[Opening RECORDS SHOWN section]

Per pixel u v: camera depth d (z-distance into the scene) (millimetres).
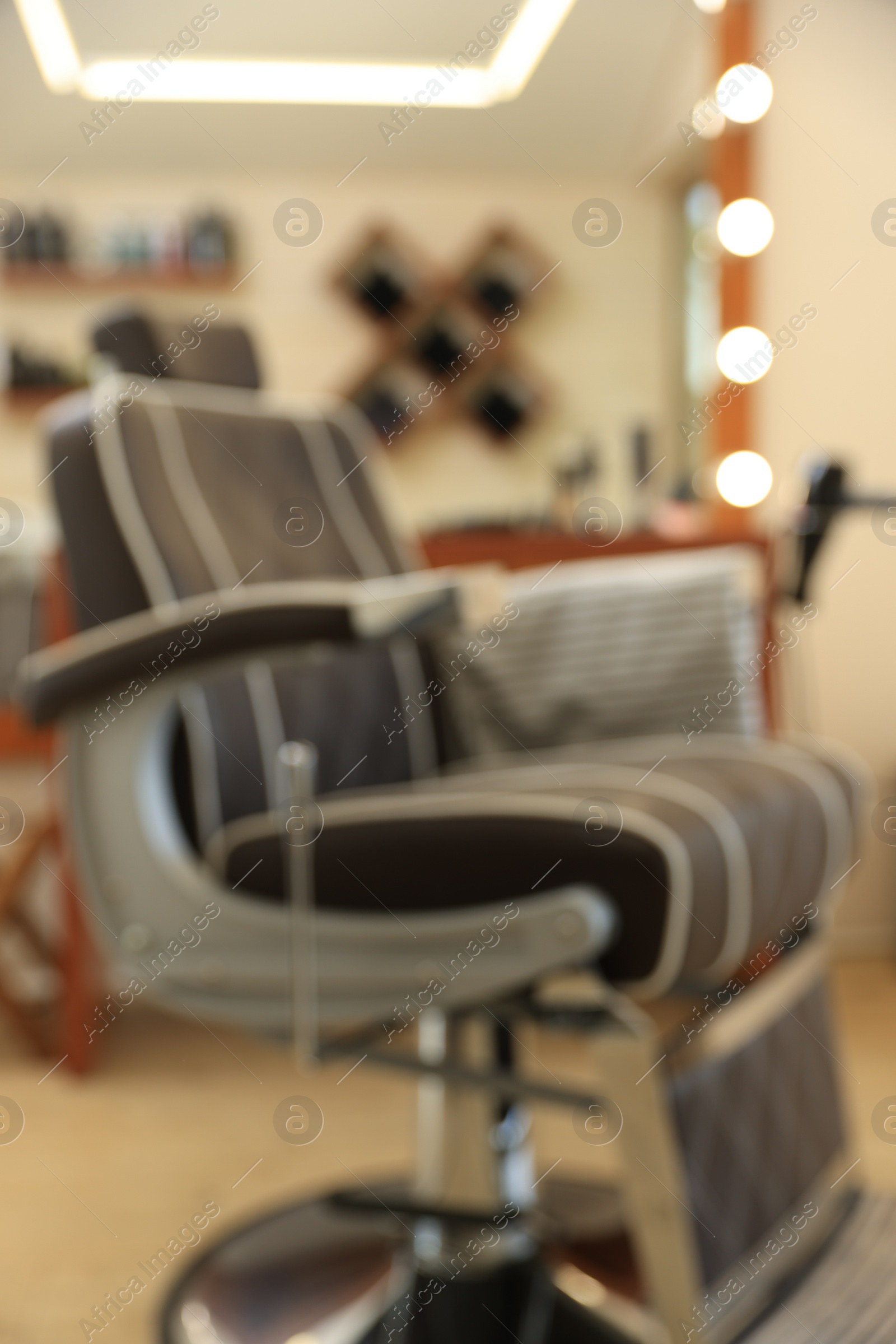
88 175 3709
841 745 2484
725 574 1467
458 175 3695
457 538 2111
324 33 3031
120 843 993
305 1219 1354
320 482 1528
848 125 2471
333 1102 1849
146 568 1107
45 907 2355
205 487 1273
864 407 2498
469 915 881
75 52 3146
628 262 3596
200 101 3410
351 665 1428
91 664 945
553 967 845
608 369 3660
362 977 918
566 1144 1679
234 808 1176
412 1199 1204
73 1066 1952
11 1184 1565
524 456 3719
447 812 903
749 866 942
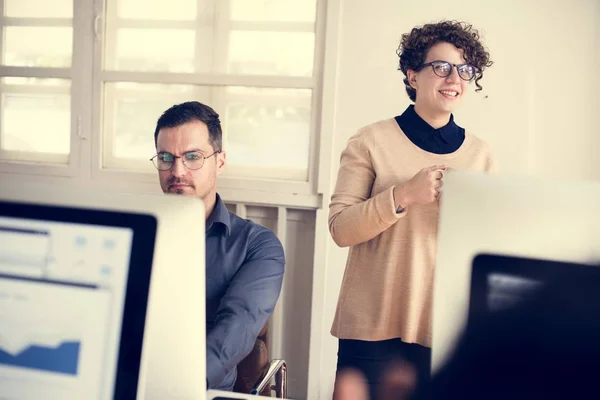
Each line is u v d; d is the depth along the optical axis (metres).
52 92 2.79
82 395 0.73
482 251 0.67
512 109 2.39
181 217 0.83
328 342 2.54
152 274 0.72
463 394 0.66
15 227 0.77
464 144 1.68
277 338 2.59
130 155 2.74
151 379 0.87
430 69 1.65
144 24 2.66
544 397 0.64
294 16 2.54
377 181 1.66
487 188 0.68
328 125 2.49
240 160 2.65
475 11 2.38
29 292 0.75
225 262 1.65
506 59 2.37
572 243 0.65
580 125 2.34
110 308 0.73
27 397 0.75
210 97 2.65
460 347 0.67
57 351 0.74
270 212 2.63
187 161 1.72
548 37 2.34
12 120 2.85
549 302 0.64
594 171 2.34
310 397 2.54
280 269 1.64
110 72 2.67
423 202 1.48
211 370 1.31
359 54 2.46
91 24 2.67
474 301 0.67
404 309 1.57
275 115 2.60
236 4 2.58
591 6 2.30
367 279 1.63
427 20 2.41
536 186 0.67
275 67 2.58
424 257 1.58
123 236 0.74
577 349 0.63
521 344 0.65
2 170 2.82
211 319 1.65
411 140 1.67
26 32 2.78
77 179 2.75
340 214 1.65
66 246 0.75
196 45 2.63
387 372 1.60
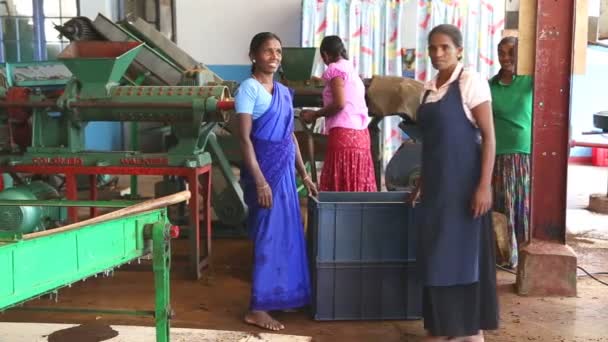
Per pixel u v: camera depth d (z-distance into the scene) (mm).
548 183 3703
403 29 7512
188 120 3912
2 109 4246
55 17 7871
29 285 1761
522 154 4031
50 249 1833
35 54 7832
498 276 3992
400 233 3229
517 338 3049
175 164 3930
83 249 1969
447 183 2645
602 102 8898
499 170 4094
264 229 3139
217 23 8555
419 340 3053
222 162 4707
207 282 3920
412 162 5012
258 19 8516
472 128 2652
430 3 7434
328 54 3809
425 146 2723
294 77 5141
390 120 7523
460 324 2725
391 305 3279
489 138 2629
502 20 7426
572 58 3584
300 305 3248
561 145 3668
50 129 4215
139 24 5305
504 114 3996
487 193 2637
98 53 4066
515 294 3660
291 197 3176
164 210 2420
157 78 4867
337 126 3807
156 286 2338
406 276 3264
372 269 3244
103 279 3932
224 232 4984
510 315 3338
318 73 7559
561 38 3590
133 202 2389
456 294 2715
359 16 7512
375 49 7547
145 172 3957
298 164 3398
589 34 5641
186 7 8562
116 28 4949
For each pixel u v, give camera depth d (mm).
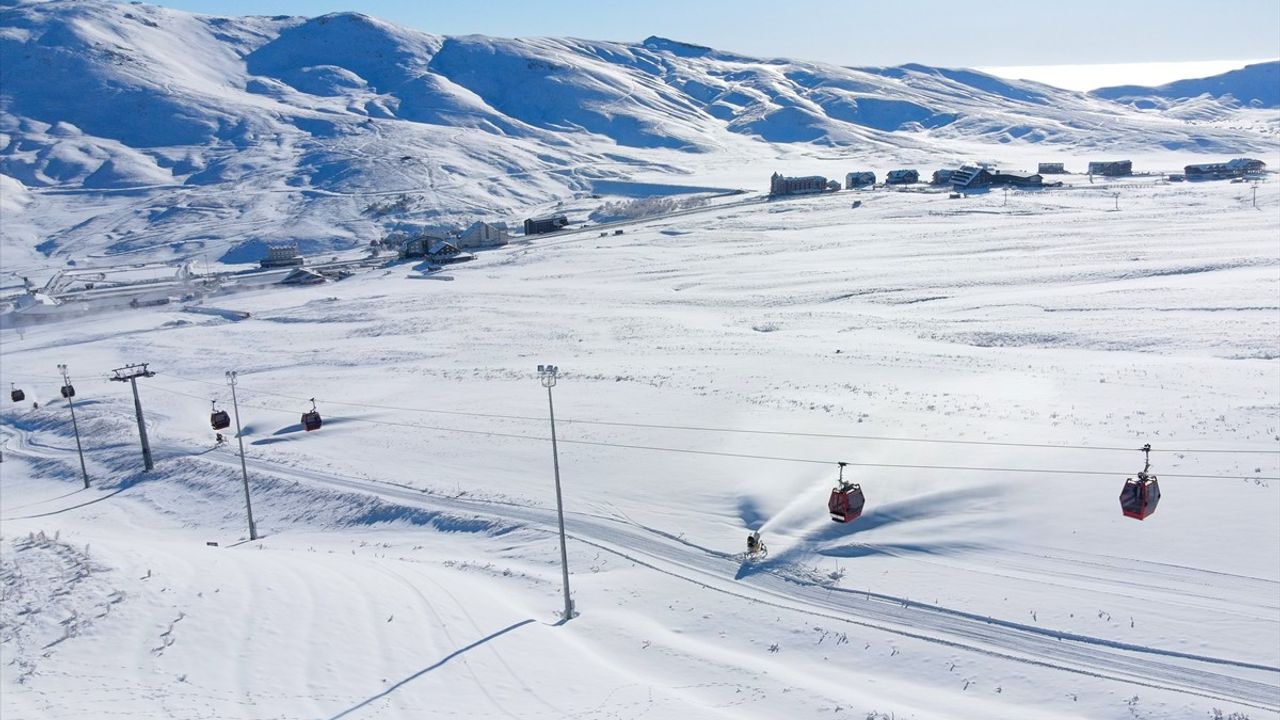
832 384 48625
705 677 22109
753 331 71938
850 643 23656
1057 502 29984
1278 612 23016
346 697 20125
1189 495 29297
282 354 77375
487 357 67188
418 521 36375
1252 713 19328
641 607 26703
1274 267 80438
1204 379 44000
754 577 28078
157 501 44281
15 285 171625
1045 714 19922
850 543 29547
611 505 34781
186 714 18625
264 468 45438
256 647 22562
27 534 35469
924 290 84688
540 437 43844
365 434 48500
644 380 52844
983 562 27375
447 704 19906
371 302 103250
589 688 20875
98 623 23672
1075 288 79812
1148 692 20359
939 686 21453
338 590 26828
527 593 28203
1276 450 31859
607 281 106500
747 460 37031
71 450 55344
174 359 79812
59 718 18141
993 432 36938
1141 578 25328
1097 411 39000
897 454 35500
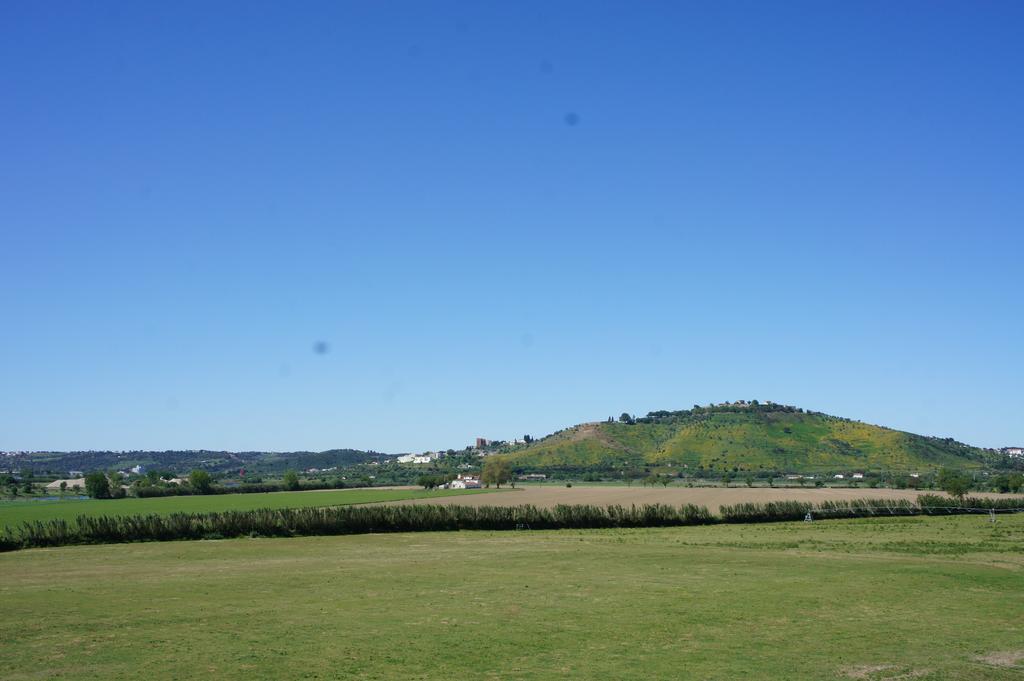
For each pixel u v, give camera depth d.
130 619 31.36
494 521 82.00
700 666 24.11
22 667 23.94
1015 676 23.09
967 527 76.56
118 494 160.88
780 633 28.83
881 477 190.25
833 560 49.47
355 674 23.16
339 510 78.88
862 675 23.16
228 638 27.91
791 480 196.00
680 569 45.88
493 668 23.86
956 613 32.44
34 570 47.50
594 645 26.94
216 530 71.69
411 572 45.34
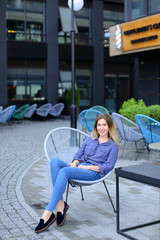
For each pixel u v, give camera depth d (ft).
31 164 20.63
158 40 33.83
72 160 12.06
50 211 9.94
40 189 14.84
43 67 63.00
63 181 10.14
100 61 68.13
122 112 25.07
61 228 10.19
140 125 19.06
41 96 62.80
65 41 65.51
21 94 61.00
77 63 66.74
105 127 11.32
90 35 68.33
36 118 60.08
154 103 41.37
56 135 13.28
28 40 61.82
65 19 65.31
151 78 41.47
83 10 67.56
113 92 71.26
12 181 16.35
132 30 36.50
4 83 58.29
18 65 60.70
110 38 39.99
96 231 9.91
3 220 10.82
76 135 13.94
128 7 40.32
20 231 9.89
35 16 62.39
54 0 62.90
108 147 11.35
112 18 70.59
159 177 8.18
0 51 57.98
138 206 12.33
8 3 59.93
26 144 29.63
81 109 67.15
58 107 57.16
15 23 60.64
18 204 12.51
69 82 65.57
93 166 10.97
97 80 67.82
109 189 14.69
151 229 10.13
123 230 9.92
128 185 15.39
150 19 34.47
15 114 50.72
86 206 12.37
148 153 23.12
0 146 28.43
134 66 72.49
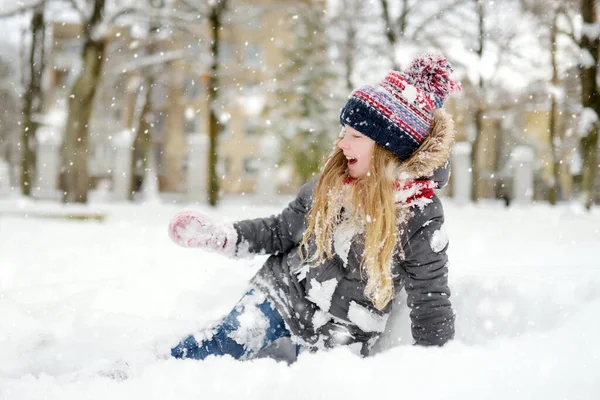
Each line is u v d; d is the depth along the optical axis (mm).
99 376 1692
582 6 10656
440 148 1907
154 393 1422
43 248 5629
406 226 1888
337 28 16938
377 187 1894
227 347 1955
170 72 19781
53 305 2484
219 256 4117
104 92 20672
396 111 1917
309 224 2043
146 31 15367
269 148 17656
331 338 1952
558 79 12305
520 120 24016
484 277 2322
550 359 1505
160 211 13617
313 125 16984
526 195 20234
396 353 1552
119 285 2891
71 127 13766
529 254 4578
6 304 2420
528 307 2174
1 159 29062
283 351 1720
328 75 17109
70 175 13875
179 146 29734
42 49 18719
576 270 2486
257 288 2061
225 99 16375
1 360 1903
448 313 1854
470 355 1540
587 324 1741
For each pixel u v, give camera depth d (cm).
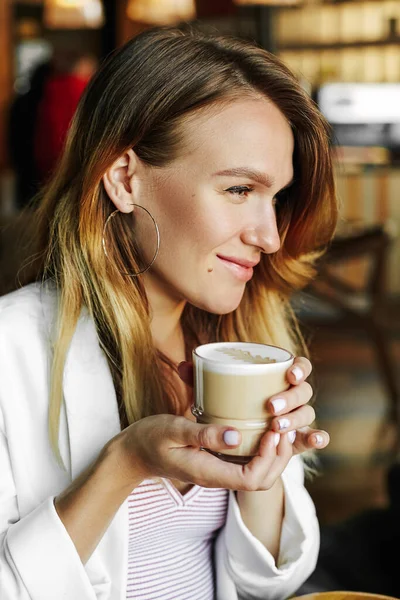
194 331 148
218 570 139
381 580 174
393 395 419
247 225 121
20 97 590
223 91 119
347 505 321
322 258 164
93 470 108
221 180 119
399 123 668
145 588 129
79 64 581
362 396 452
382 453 372
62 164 135
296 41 700
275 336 148
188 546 135
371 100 670
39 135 583
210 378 102
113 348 130
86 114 129
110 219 128
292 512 135
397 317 599
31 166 592
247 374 99
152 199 124
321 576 174
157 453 101
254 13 687
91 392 125
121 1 701
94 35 729
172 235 124
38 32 756
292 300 172
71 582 108
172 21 572
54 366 124
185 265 124
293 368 102
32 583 107
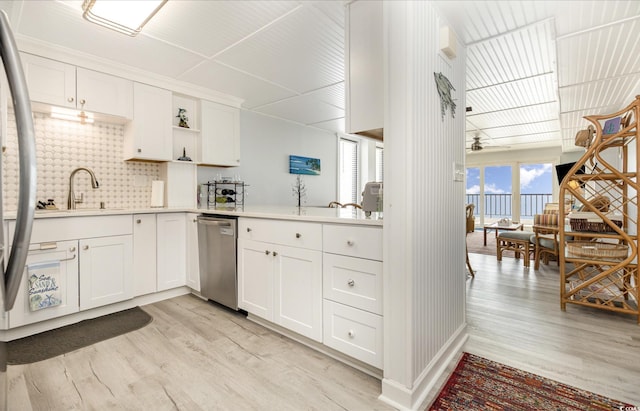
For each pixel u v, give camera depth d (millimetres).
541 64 2846
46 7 1907
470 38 2295
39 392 1531
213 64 2785
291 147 4887
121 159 3043
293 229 2004
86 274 2367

[Closing RECORDS SHOWN section]

REQUIRED ACTION: Go line by line through the entries above and tally those that hold the word "millimetres"; give the tally alone.

SOLUTION FOR THIS PROBLEM: 2